Appena avvertì la libertà sui polsi, gli diede un pugno talmente forte da spingerlo contro la parete parallela al letto, per poi scendere velocemente dal letto.

 «Che cazzo ti ha preso?!» gli domandò furente Satoshi tenendosi il viso con una mano, ma Kisa non gli rispose, occupato com’era a mettersi le scarpe all’uscio.

 Lo psichiatra lo raggiunse quasi subito, e afferrandogli la spalla domandò voltandolo, gridando dalla rabbia «Mi rispondi sì o no?!» «Lasciami in pace, pazzo!» gli rispose con lo stesso tono di voce l’altro, dandogli una forte spinta sul petto con ambedue le mani

 «Non sono il tuo fottuto osso e tu non sei uno stramaledetto cane!» e così dicendo corse via dall’appartamento, senza guardarsi indietro neanche una volta.

Quando tornò nel suo di appartamento, nonostante fosse molto scosso il suo cervello riuscì a fargli capire che la priorità era medicare la ferita ed in bagno trovò tutto l’occorrente. Mentre disinfettava e tutto il resto la ferita, rifletté meglio sulla sua relazione con Satoshi, decidendo definitivamente di lasciarlo: per una bella faccia non valeva la pena di finire nelle mani di un simile psicopatico.

Ma al termine della medicazione, la paura che aveva provato nell’essere morso in modo tanto animalesco dall’ex-partner tornò a fargli visita, gettandolo nel terrore più buio e in uno sconforto senza fine. Seduto sulla tazza del water, con le ginocchia appoggiate al petto e le mani sulla testa, iniziò lentamente a dondolarsi in avanti e dietro per calmarsi, mentre amare lacrime di paura e pentimento per la sua superficialità uscivano copiose dagli occhi.

Col passare del tempo, comunque, capì che il morso non era poi così grave: non ne sarebbe rimasta neanche la cicatrice.

Con Satoshi si era lasciato il giorno dopo quel fatto, approfittando della folla per dirglielo. Nonostante non fosse nel suo stile lasciare un partner in pubblico, aveva troppa paura di rimanere di nuovo da solo col lui.


 Ma perché ci stava ripensando adesso, a distanza di così tanto tempo?

 E soprattutto, come poteva Yukina guardarlo con uno sguardo così pieno di stupore e al contempo tristezza?

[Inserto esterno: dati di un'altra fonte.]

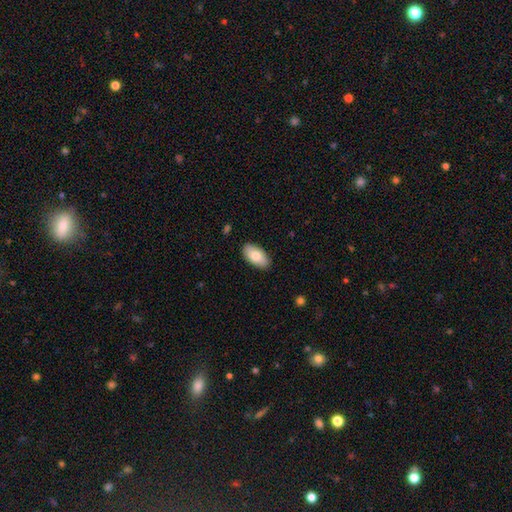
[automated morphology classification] The model was most divided on "smooth or featured": smooth: 79%, featured or disk: 15%, star or artifact: 6%. More confident: how rounded — in between (95%); merging — none (87%).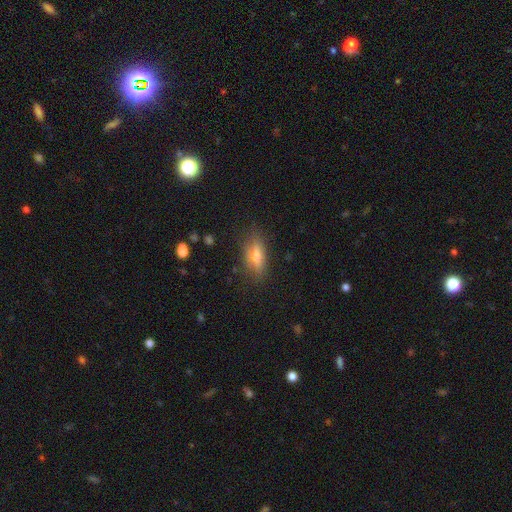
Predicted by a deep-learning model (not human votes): This appears to be a smooth galaxy with no disk features (57%) that is in between round and cigar-shaped (60%). Merging: none (79%).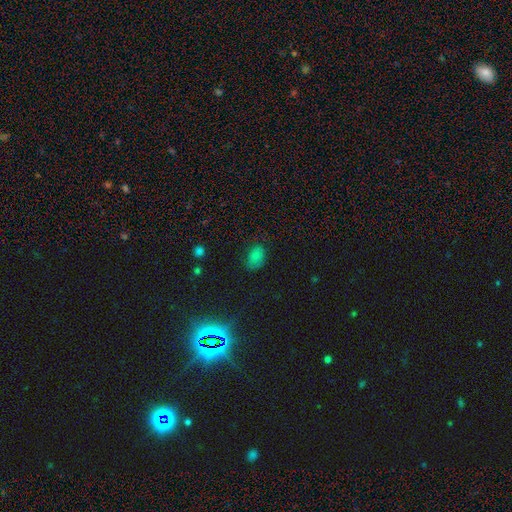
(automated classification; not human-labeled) A smooth galaxy with no disk features (63%) that is in between round and cigar-shaped (83%).

Vote fractions:
- Smooth or featured? smooth: 63% / star or artifact: 29% / featured or disk: 8%
- How rounded? in between: 83% / round: 15% / cigar-shaped: 2%
- Merging? none: 74% / minor disturbance: 19% / major disturbance: 5% / merger: 2%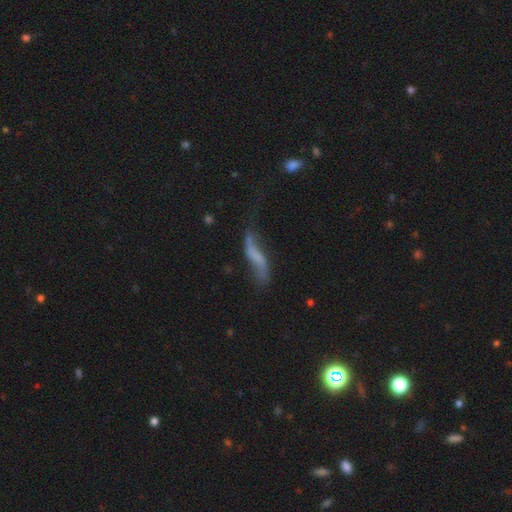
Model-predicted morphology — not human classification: This appears to be a featured or disk galaxy (60%). Merging: none (47%).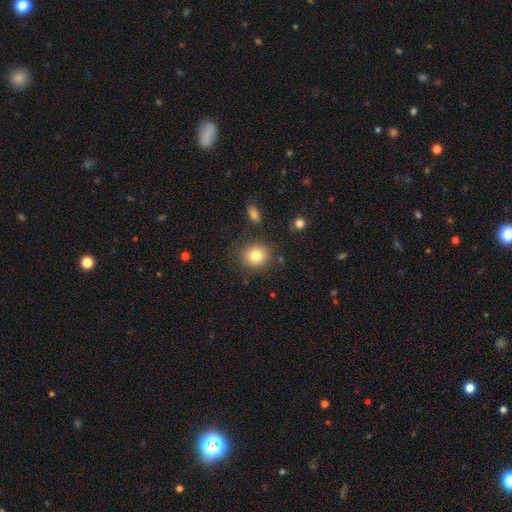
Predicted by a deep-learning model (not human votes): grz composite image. It shows a smooth galaxy with no disk features (82%) that is round (87%). Merging: none (85%).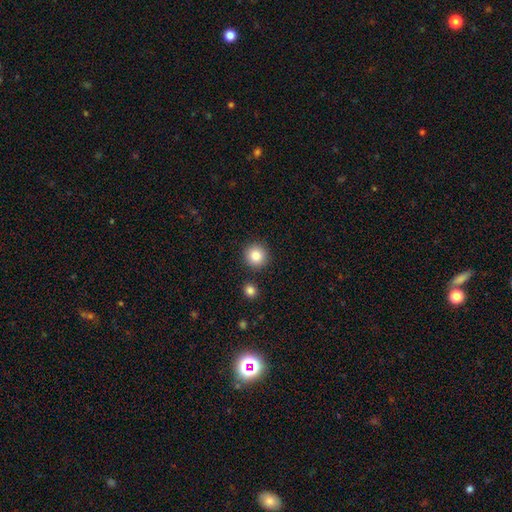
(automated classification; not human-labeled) Morphology: type=smooth (86%); roundness=round (94%); merging=none (88%).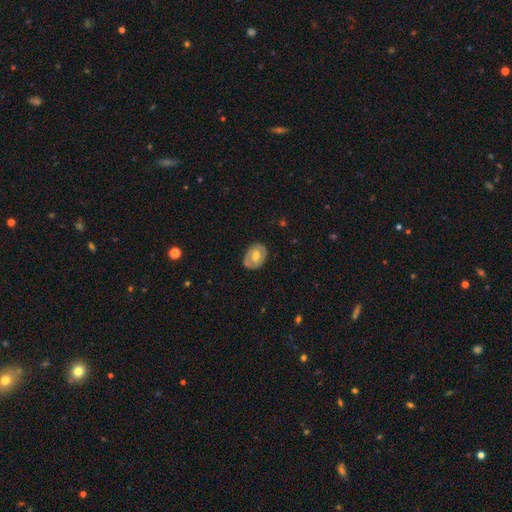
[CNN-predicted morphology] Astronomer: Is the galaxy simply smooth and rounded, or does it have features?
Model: featured or disk — 52% (runner-up: smooth, 42%).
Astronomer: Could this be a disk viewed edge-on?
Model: no — 94%.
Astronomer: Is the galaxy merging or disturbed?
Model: none — 76%.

 Tutto era iniziato quando, dopo aver aspettato la chiusura del negozio dove il giovane lavorava, erano tornati nel loro appartamento e avevano deciso di fare cose intime. Il problema era venuto quando il bruno, mentre lo spogliava, gli aveva mordicchiato leggermente l’orecchio sinistro per eccitarlo, scatenando invece in Kisa il ricordo di Satoshi e ancor di più il sonoro schiaffo sul volto perfetto di Yukina, che ora lo guardava con quell’espressione così stupita, così triste, così…pentita.

 «Kisa-san, ho fatto qualcosa…?» gli stava chiedendo, ma lui lo interruppe bruscamente alzando di molto il volume della voce «No! Ti sbagli, tu non hai fatto niente!» e quasi sussurrando «Mi dispiace. Sono io…scusami, ma oggi non ho voglia di farlo».

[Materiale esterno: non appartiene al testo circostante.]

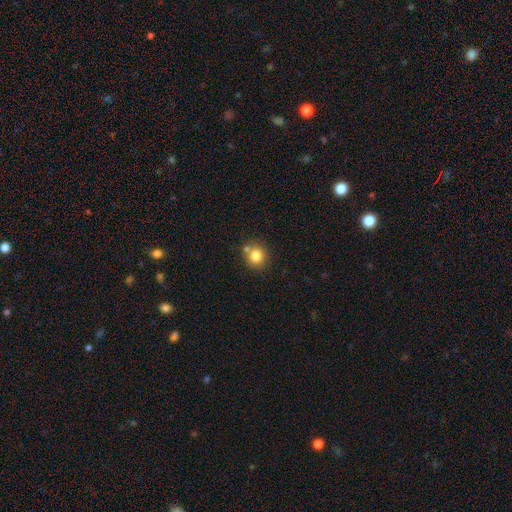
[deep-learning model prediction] Smooth or featured? smooth (81%)
How rounded? round (86%)
Merging? none (70%)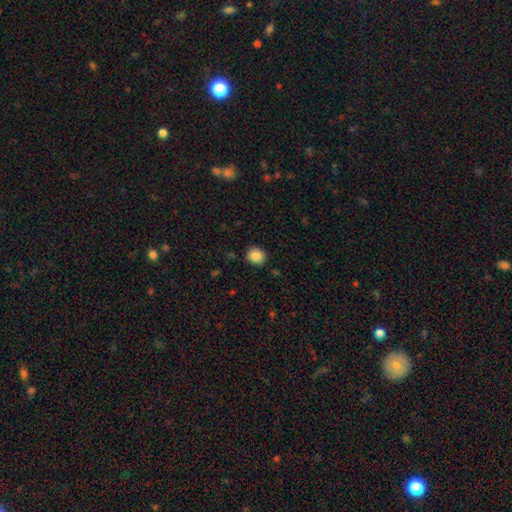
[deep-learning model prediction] This appears to be a smooth galaxy with no disk features (86%) that is round (82%). Merging: none (89%).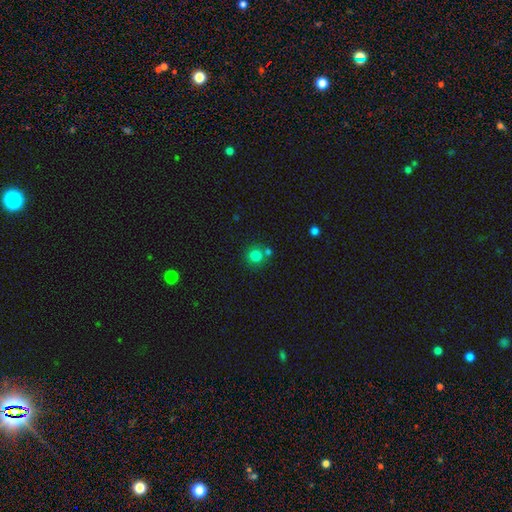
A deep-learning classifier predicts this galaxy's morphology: type=smooth (81%); roundness=round (91%); merging=none (66%).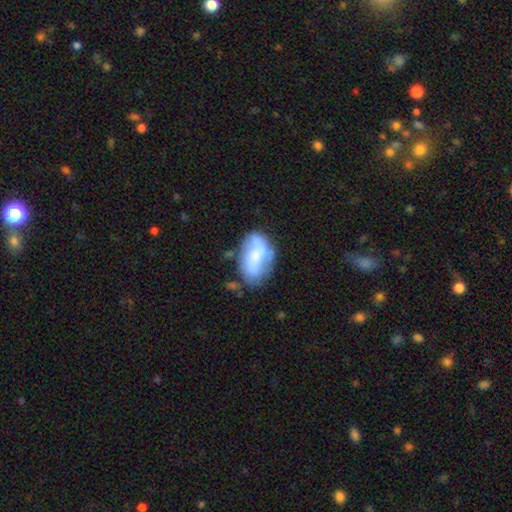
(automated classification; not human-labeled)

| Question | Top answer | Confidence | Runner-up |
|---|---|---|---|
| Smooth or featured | featured or disk | 56% | smooth (37%) |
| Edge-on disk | no | 96% | yes (4%) |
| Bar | no | 44% | weak (36%) |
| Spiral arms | yes | 69% | no (31%) |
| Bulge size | moderate | 37% | small (32%) |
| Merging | none | 56% | minor disturbance (24%) |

Dopo aver detto ciò scese in fretta dal letto e dirigendosi fuori dalla stanza, lasciò solo Yukina con queste parole «Domani devo alzarmi presto. La cosa vale anche per te, vero? Quindi andiamo a letto, che è meglio. Puzzo, vado a farmi una doccia».

Appena entrò nel bagno chiuse a chiave la porta, e ridendo istericamente a bassa voce per non farsi udire dal coinquilino si accasciò a terra, con la schiena rivolta contro la porta.

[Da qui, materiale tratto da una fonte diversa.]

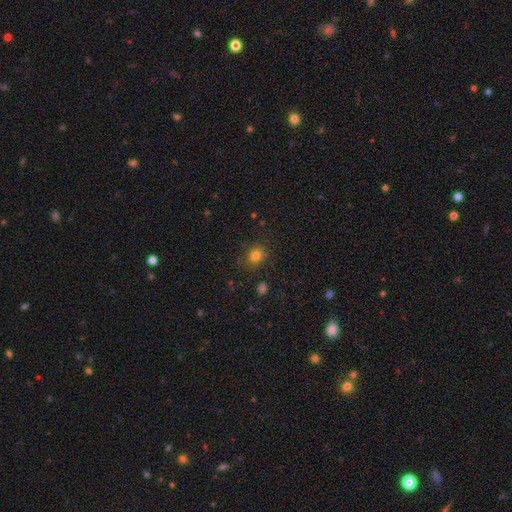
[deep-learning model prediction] Smooth or featured: smooth — 78% (star or artifact — 15%)
How rounded: round — 76% (in between — 23%)
Merging: none — 84% (minor disturbance — 11%)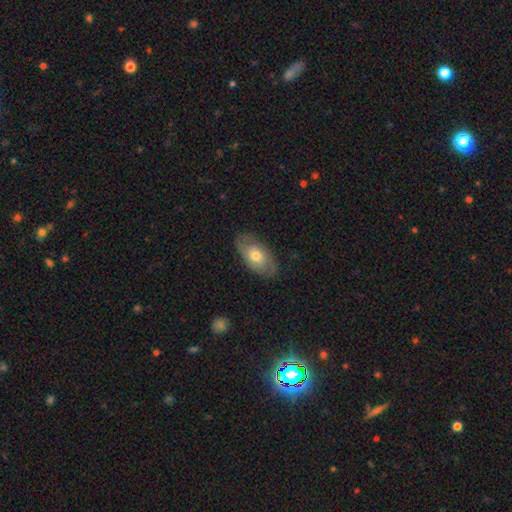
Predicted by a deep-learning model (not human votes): smooth 56%, featured or disk 38%, star or artifact 6%. Down the decision tree: how rounded — in between (91%); merging — none (78%).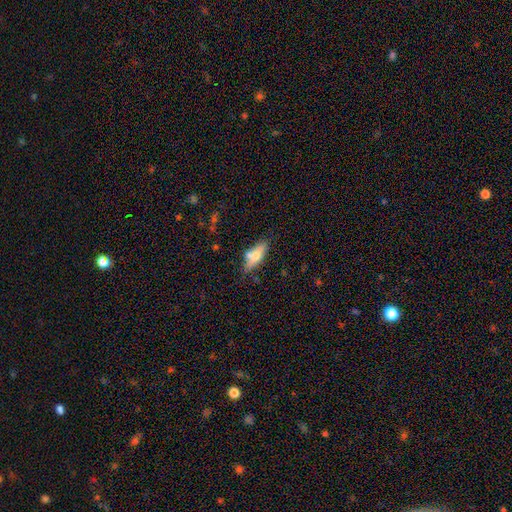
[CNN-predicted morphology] Smooth or featured? Predicted: smooth (p=0.60). How rounded? Predicted: in between (p=0.58). Merging? Predicted: none (p=0.66).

 «E’ proprio vero che la vita non è come un manga» pensò «Non basta scoprire l’amore per dimenticare tutto. Le ferite del passato, quelle che fanno di me chi sono adesso, fanno male comunque…fanno male…!»

e silenziosamente iniziò a piangere, trattenendo i singhiozzi per sentire se Yukina fosse davvero andato a dormire.

Pensiero errato perché il ragazzo era dietro la porta, separato da lui da poco più di quattro centimetri di porta; lo sapeva perché avvertiva il calore del suo corpo.



Sulla sua pelle non c’era traccia di alcuna cicatrice. Ma nella sua anima c’era eccome una cicatrice, una grande cicatrice che non sarebbe mai scomparsa.